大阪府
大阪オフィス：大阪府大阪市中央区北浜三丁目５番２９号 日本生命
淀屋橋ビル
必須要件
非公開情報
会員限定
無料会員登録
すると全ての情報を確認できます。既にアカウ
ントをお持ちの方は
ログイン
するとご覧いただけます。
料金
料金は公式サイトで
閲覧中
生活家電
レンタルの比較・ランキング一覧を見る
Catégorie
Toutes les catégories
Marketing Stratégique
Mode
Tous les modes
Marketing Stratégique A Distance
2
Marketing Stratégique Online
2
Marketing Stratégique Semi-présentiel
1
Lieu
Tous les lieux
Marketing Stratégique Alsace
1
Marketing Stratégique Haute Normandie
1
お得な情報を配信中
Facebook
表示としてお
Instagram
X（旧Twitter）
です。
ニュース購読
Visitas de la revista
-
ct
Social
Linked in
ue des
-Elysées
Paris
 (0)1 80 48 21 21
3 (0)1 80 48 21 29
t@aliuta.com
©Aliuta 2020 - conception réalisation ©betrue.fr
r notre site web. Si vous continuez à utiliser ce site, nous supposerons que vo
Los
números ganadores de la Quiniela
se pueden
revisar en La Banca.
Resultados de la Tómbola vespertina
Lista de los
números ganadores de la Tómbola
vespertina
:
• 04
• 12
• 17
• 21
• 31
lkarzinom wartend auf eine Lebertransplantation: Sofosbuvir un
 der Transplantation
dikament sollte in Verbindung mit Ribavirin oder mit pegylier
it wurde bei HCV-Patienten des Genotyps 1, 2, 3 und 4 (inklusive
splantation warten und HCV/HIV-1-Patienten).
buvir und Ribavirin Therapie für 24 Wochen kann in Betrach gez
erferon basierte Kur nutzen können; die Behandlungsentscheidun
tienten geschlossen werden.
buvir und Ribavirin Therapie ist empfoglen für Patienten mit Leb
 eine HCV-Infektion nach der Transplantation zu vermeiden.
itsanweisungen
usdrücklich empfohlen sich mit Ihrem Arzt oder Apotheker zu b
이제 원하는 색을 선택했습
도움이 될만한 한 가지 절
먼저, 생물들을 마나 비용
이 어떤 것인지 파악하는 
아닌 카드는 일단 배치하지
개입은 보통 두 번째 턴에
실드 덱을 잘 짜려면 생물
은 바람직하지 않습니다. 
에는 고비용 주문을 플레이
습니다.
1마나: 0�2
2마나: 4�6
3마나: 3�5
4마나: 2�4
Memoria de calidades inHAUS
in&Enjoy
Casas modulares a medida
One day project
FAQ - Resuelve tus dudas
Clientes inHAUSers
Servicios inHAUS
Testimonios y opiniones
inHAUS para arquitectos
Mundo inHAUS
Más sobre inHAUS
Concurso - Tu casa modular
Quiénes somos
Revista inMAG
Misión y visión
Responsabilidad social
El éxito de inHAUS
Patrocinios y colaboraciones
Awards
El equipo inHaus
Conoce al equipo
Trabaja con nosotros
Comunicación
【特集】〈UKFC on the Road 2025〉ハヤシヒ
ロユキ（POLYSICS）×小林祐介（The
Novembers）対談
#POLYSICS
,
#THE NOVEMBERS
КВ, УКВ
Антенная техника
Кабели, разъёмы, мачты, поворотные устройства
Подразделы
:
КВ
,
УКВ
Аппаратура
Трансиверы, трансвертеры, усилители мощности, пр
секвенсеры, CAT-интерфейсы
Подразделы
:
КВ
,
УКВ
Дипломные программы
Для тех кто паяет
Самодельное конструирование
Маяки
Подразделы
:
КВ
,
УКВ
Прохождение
——
Task instructions
Give the listing above again in full, with no word altered.

Expected output
大阪府
大阪オフィス：大阪府大阪市中央区北浜三丁目５番２９号 日本生命
淀屋橋ビル
必須要件
非公開情報
会員限定
無料会員登録
すると全ての情報を確認できます。既にアカウ
ントをお持ちの方は
ログイン
するとご覧いただけます。
料金
料金は公式サイトで
閲覧中
生活家電
レンタルの比較・ランキング一覧を見る
Catégorie
Toutes les catégories
Marketing Stratégique
Mode
Tous les modes
Marketing Stratégique A Distance
2
Marketing Stratégique Online
2
Marketing Stratégique Semi-présentiel
1
Lieu
Tous les lieux
Marketing Stratégique Alsace
1
Marketing Stratégique Haute Normandie
1
お得な情報を配信中
Facebook
表示としてお
Instagram
X（旧Twitter）
です。
ニュース購読
Visitas de la revista
-
ct
Social
Linked in
ue des
-Elysées
Paris
 (0)1 80 48 21 21
3 (0)1 80 48 21 29
t@aliuta.com
©Aliuta 2020 - conception réalisation ©betrue.fr
r notre site web. Si vous continuez à utiliser ce site, nous supposerons que vo
Los
números ganadores de la Quiniela
se pueden
revisar en La Banca.
Resultados de la Tómbola vespertina
Lista de los
números ganadores de la Tómbola
vespertina
:
• 04
• 12
• 17
• 21
• 31
lkarzinom wartend auf eine Lebertransplantation: Sofosbuvir un
 der Transplantation
dikament sollte in Verbindung mit Ribavirin oder mit pegylier
it wurde bei HCV-Patienten des Genotyps 1, 2, 3 und 4 (inklusive
splantation warten und HCV/HIV-1-Patienten).
buvir und Ribavirin Therapie für 24 Wochen kann in Betrach gez
erferon basierte Kur nutzen können; die Behandlungsentscheidun
tienten geschlossen werden.
buvir und Ribavirin Therapie ist empfoglen für Patienten mit Leb
 eine HCV-Infektion nach der Transplantation zu vermeiden.
itsanweisungen
usdrücklich empfohlen sich mit Ihrem Arzt oder Apotheker zu b
이제 원하는 색을 선택했습
도움이 될만한 한 가지 절
먼저, 생물들을 마나 비용
이 어떤 것인지 파악하는 
아닌 카드는 일단 배치하지
개입은 보통 두 번째 턴에
실드 덱을 잘 짜려면 생물
은 바람직하지 않습니다. 
에는 고비용 주문을 플레이
습니다.
1마나: 0�2
2마나: 4�6
3마나: 3�5
4마나: 2�4
Memoria de calidades inHAUS
in&Enjoy
Casas modulares a medida
One day project
FAQ - Resuelve tus dudas
Clientes inHAUSers
Servicios inHAUS
Testimonios y opiniones
inHAUS para arquitectos
Mundo inHAUS
Más sobre inHAUS
Concurso - Tu casa modular
Quiénes somos
Revista inMAG
Misión y visión
Responsabilidad social
El éxito de inHAUS
Patrocinios y colaboraciones
Awards
El equipo inHaus
Conoce al equipo
Trabaja con nosotros
Comunicación
【特集】〈UKFC on the Road 2025〉ハヤシヒ
ロユキ（POLYSICS）×小林祐介（The
Novembers）対談
#POLYSICS
,
#THE NOVEMBERS
КВ, УКВ
Антенная техника
Кабели, разъёмы, мачты, поворотные устройства
Подразделы
:
КВ
,
УКВ
Аппаратура
Трансиверы, трансвертеры, усилители мощности, пр
секвенсеры, CAT-интерфейсы
Подразделы
:
КВ
,
УКВ
Дипломные программы
Для тех кто паяет
Самодельное конструирование
Маяки
Подразделы
:
КВ
,
УКВ
Прохождение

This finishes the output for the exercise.